Task requirements =
A word-for-word transcript of every entry is required.

___

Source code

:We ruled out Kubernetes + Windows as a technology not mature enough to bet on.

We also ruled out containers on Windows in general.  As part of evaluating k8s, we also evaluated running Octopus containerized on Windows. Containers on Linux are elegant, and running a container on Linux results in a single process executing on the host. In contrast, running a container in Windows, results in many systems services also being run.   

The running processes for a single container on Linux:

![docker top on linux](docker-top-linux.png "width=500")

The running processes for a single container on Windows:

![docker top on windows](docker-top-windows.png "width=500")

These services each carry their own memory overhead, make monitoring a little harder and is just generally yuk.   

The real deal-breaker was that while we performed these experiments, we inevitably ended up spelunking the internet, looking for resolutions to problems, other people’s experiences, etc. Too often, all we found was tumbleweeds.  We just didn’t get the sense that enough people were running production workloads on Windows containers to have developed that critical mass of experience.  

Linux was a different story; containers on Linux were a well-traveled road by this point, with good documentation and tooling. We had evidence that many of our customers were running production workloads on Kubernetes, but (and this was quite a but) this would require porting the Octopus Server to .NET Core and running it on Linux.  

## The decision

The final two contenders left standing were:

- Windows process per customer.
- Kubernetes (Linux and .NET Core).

___

Final answer =
Source code

:We ruled out Kubernetes + Windows as a technology not mature enough to bet on.

We also ruled out containers on Windows in general.  As part of evaluating k8s, we also evaluated running Octopus containerized on Windows. Containers on Linux are elegant, and running a container on Linux results in a single process executing on the host. In contrast, running a container in Windows, results in many systems services also being run.   

The running processes for a single container on Linux:

![docker top on linux](docker-top-linux.png "width=500")

The running processes for a single container on Windows:

![docker top on windows](docker-top-windows.png "width=500")

These services each carry their own memory overhead, make monitoring a little harder and is just generally yuk.   

The real deal-breaker was that while we performed these experiments, we inevitably ended up spelunking the internet, looking for resolutions to problems, other people’s experiences, etc. Too often, all we found was tumbleweeds.  We just didn’t get the sense that enough people were running production workloads on Windows containers to have developed that critical mass of experience.  

Linux was a different story; containers on Linux were a well-traveled road by this point, with good documentation and tooling. We had evidence that many of our customers were running production workloads on Kubernetes, but (and this was quite a but) this would require porting the Octopus Server to .NET Core and running it on Linux.  

## The decision

The final two contenders left standing were:

- Windows process per customer.
- Kubernetes (Linux and .NET Core).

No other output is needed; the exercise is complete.